Drupal has 4 threading modes (threaded desc order, unthreaded desc order, threaded asc order, and unthreaded asc order), and while this messed up value in pgsql might not have user-facing consequences when using whichever mode phpbb2drupal uses (probably unthreaded asc), it likely would have user-facing consequences on one or more other modes.
We have a couple very simple tests for threading as part of testing comment replies, but we lack comprehensive tests for all threading modes for comments.
I'm therefore marking this CNW so that we can get those in place, which should hopefully help us figure out the "root" cause of the problem on pgsql at the same time.
#54
On a side note, here's a patch that fixes this for 5.18, where it is still a problem. Patch does the same thing as previous one.
#55
this is still problem in 6.x. It's not too good. This is 3year old problem. And only need " AND pid = 0" text to the module code. Only 12 characters (with spaces). It's ridiculous a little bit. What work need more to accept these changes?
#56
@gdavid - see webchick's comments in #53. To commit this to 6.x, it needs to be committed to 7.x first. To commit it to 7.x, we need tests so that comment threading doesn't break in the future. If you can help write these tests, we can get this issue committed quickly
#57
the root problem is it: (postgresql)
# SELECT '.' > '/' ;
?column?
----------
t
(1 sor)
template1=# SELECT '.' < '/' ;
?column?
----------
f
(1 sor)
#SELECT '123456/' > '123456.01.01/' ;
?column?
----------
f
(1 sor)
# SELECT 'a' > '/';
?column?
----------
t
(1 sor)
# SELECT 'a' > '.' ;
?column?
----------
t
(1 sor)
# SELECT '0' > '.' ;
?column?
----------
t
(1 sor)
Why? look at this:
# SELECT hashchar('.');
hashchar
----------
-47
(1 sor)
# SELECT hashchar('/');
hashchar
----------
-48
(1 sor)
I hope this can help to show the ROOT problem, why working wrong the comment threading in PG.
Thanks.
#58
Are you trying to say that the forward slash is causing the sorting problem? Can we just change the terminator to another character? My results for running those hashchar calls, which doesn't look meaningful to me:
# select hashchar('.');
hashchar
------------
-163135266
(1 row)
# select hashchar('/');
hashchar
------------
1043037474
(1 row)
The code change is needed to create and properly increment the segments of the thread ID. This isn't disputed.

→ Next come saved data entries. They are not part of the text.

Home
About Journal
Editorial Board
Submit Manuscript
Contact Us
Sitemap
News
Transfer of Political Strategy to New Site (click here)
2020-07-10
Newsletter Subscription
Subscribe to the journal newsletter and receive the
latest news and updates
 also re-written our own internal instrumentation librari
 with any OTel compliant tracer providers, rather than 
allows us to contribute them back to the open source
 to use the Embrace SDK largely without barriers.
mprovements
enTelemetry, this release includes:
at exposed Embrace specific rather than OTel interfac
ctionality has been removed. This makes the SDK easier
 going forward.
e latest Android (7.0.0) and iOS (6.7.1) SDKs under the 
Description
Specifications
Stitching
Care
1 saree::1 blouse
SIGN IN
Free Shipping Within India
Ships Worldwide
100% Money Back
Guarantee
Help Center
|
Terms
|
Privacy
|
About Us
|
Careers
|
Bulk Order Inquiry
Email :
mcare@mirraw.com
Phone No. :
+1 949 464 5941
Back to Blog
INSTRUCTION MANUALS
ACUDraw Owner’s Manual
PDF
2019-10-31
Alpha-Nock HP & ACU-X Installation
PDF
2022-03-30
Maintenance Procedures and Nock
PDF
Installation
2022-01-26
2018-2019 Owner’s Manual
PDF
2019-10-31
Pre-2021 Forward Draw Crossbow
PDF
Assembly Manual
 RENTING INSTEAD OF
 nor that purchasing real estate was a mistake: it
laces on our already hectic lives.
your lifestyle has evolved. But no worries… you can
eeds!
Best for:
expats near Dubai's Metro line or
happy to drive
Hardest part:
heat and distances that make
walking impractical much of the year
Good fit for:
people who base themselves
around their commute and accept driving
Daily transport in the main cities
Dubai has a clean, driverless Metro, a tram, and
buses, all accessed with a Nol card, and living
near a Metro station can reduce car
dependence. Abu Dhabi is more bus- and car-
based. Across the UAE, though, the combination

I get it that this seems to have exposed a sorting problem particular to PostgreSQL.
#59
I don't understand. Why dosen't enoght good this syntax?
$max = db_result(db_query('SELECT MAX(thread) FROM {comments} WHERE nid = %d AND pid = 0', $edit['nid']));
why whould be better solution to change the terminator character to another? " AND pid = 0" 12 characters (with spaces) no other script, no transformation. it will run on mysql, postgres, oracle, mssql and others too.
#60
gdavid, I agree this fix is simple and should be implemented.
However, it seems that some have found a sorting problem in PostgreSQL even when all is working properly.
I vote we split that into a separate bug, and fix and close this one.
This bug, again, is simply that the thread ID increases too quickly. The code fix described should iron that out and with more testing perhaps the fixed code can contribute meaningfully to the second bug discussion.
All in favor?